Tamara kennt als Person ohne Handicap auch die Herausforderungen eines inklusiven Unternehmens. Mann muss grundsätzlich viel Geduld mitbringen. Wenn sie sich mit Mario unterhält, muss Tamara ihre Maske abnehmen und ihn deutlich anschauen, damit er ihre Lippen lesen kann. Sie redet zudem auch etwas langsamer. Sie erklärt Kollegen Abläufe mehr als einmal und nimmt sich die Zeit jedes Mal aufs Neue. Geduld und Rücksicht sind wohl die zwei wichtigsten Sachen in Bezug auf inklusive Arbeit.
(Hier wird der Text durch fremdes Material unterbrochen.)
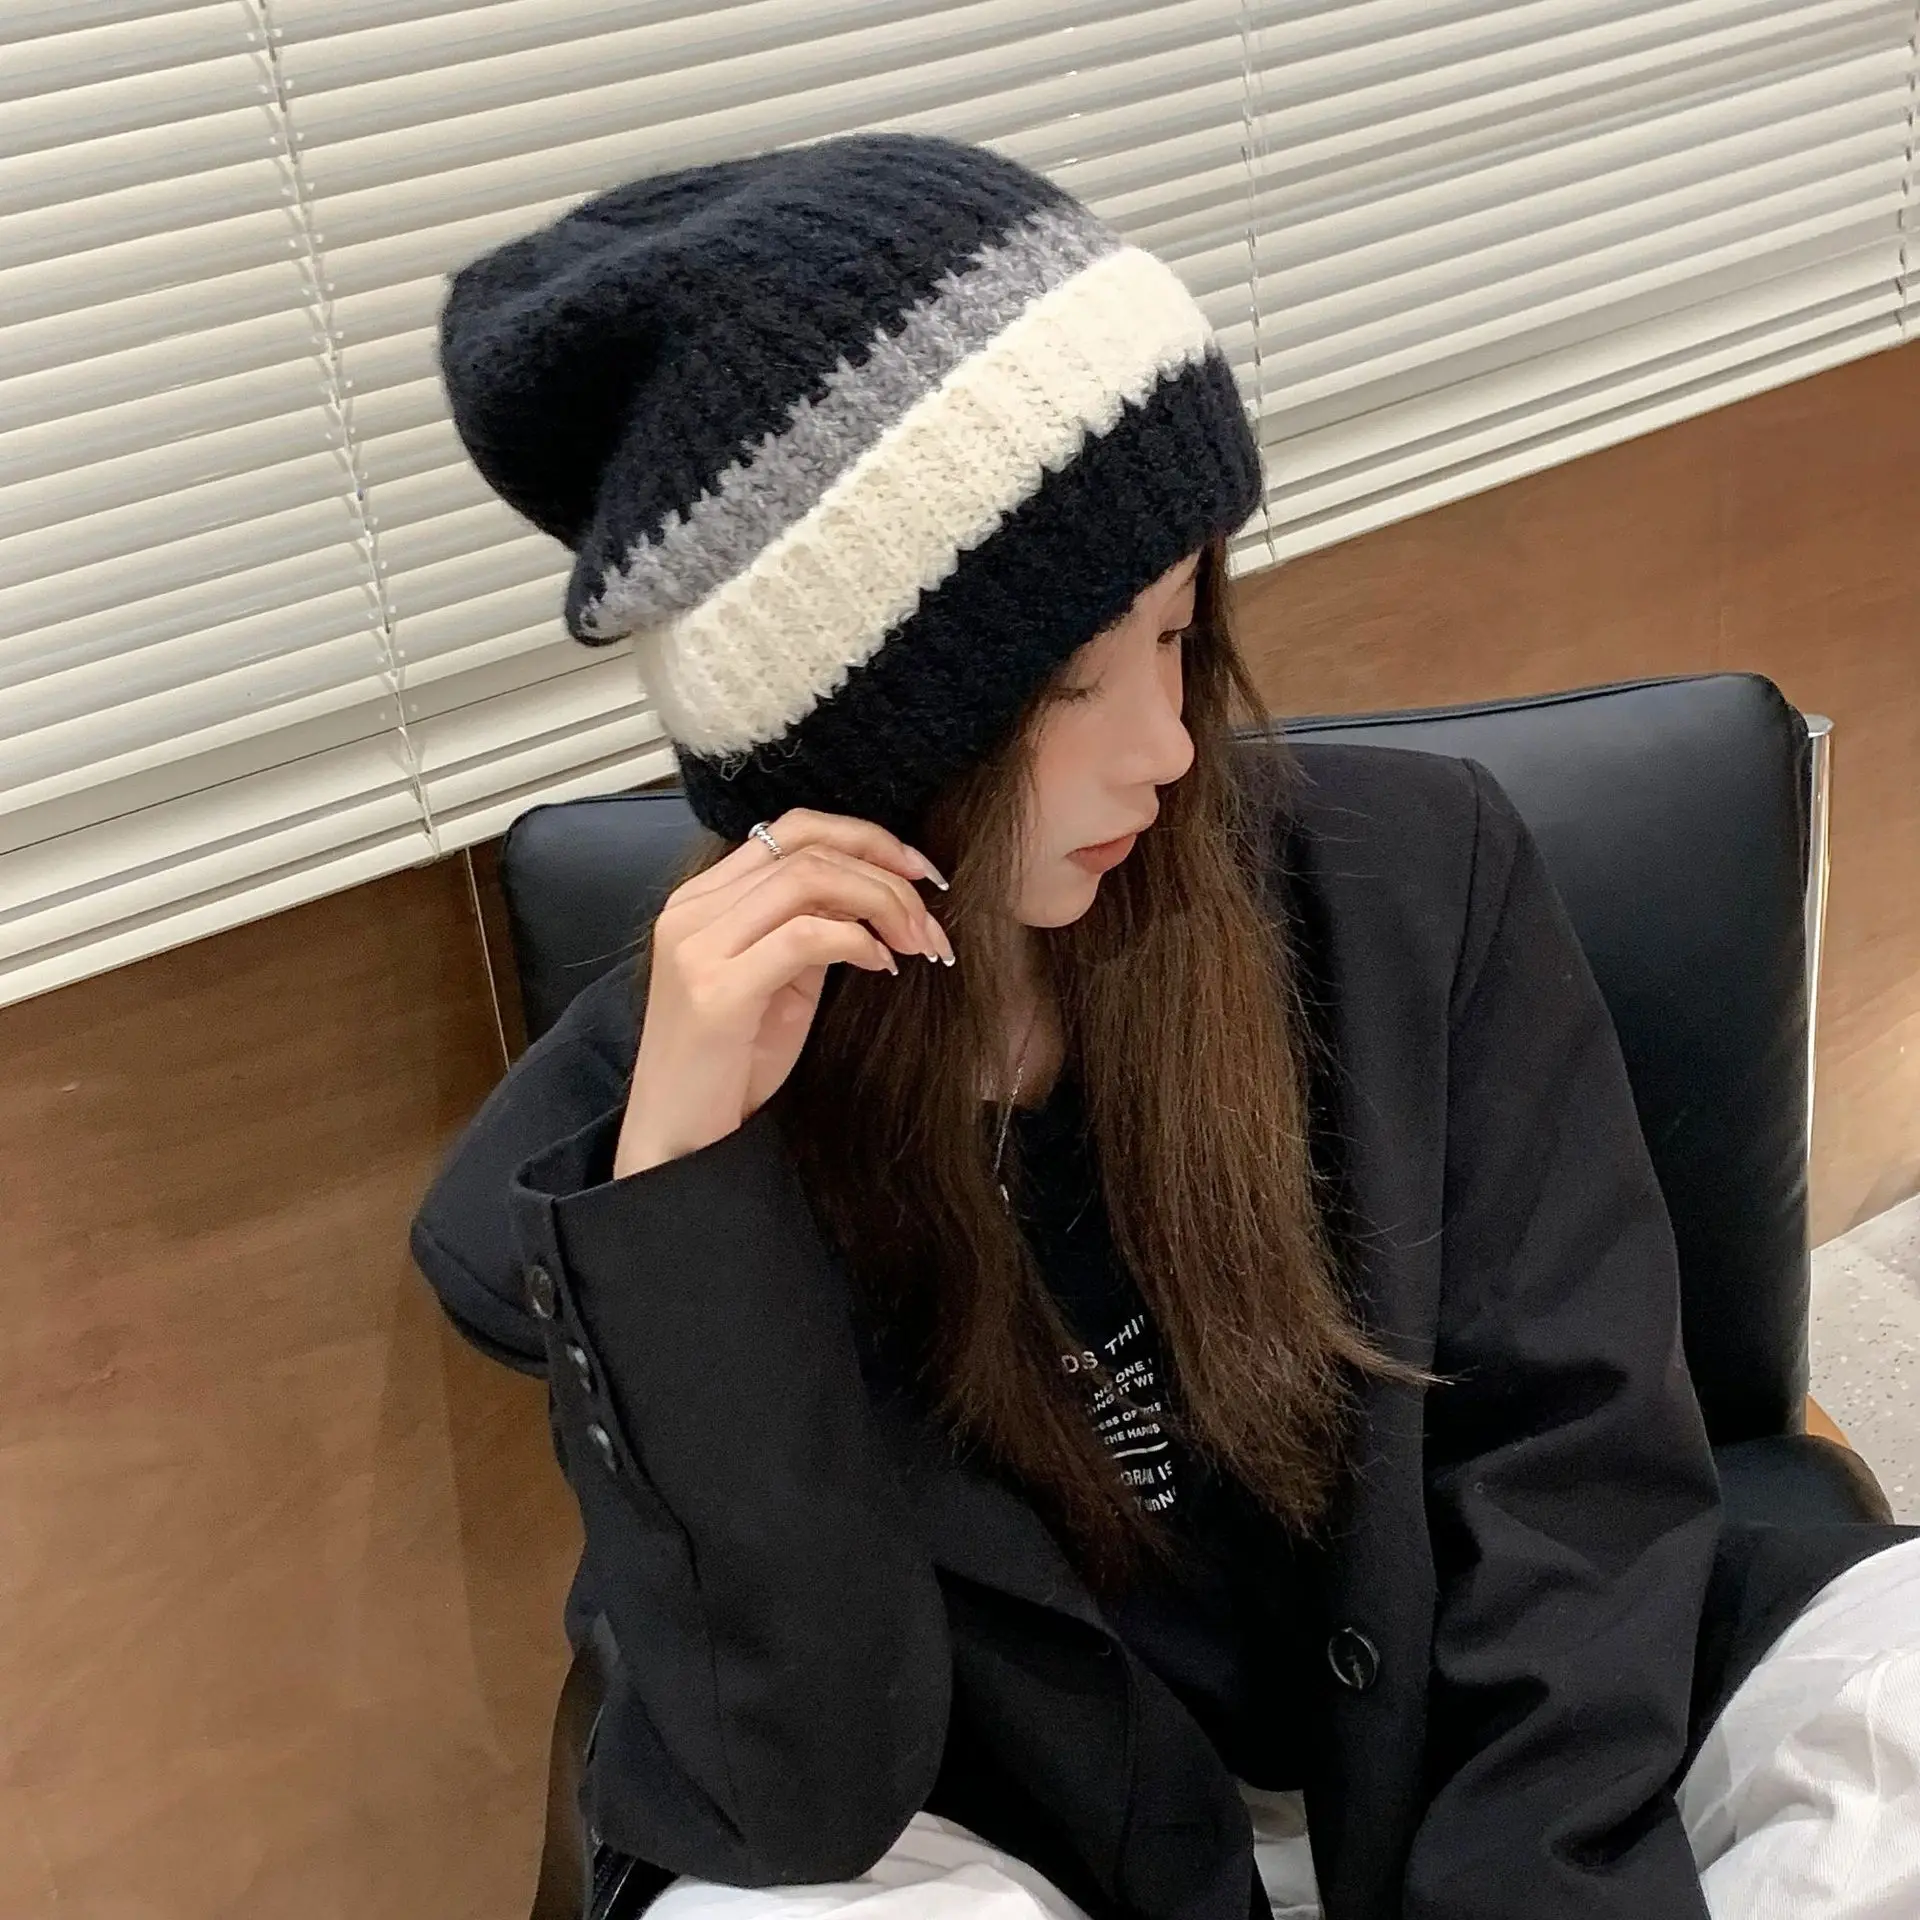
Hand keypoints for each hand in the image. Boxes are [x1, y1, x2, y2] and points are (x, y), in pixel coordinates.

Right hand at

Im ganzen Unternehmen spürt man diese gewisse Energie. Dazu zu gehören, akzeptiert zu werden, wie man ist. Das bemerkt man nicht nur in der Werkstatt, wenn mal wieder alle über eine nett gemeinte Stichelei lachen, sondern auch bei der Führungsebene. Selten gäbe es so loyale und ehrliche Mitarbeiter:innen. Dennoch ist es ein weiter Weg bis sich Leute wie Mario, Tobias und Marvin ohne große Anstrengung überall aufgenommen und akzeptiert füllen können. Inklusion hat über die Jahre an Bedeutung gewonnen ist aber noch lange nicht Mainstream. Obwohl rund acht Millionen schwerbehinderte Menschen in Deutschland leben. Inklusive Arbeit steckt auch im Jahr 2021 noch immer in den Kinderschuhen. Der Bereichsleiter Demir Aziz meint, dass es Inklusionsunternehmen gar nicht erst geben müsse. Diese würden aus der Not heraus entstehen. „Andere Unternehmen könnten auch einfach Menschen mit Behinderungen einstellen, anstatt die Ausgleichsabgabe zu bezahlen“. Bis das Realität wird, ist er froh, Arbeitsplätze für Menschen mit Handicap zu sichern, die sonst keine Chance auf Arbeit bekommen würden.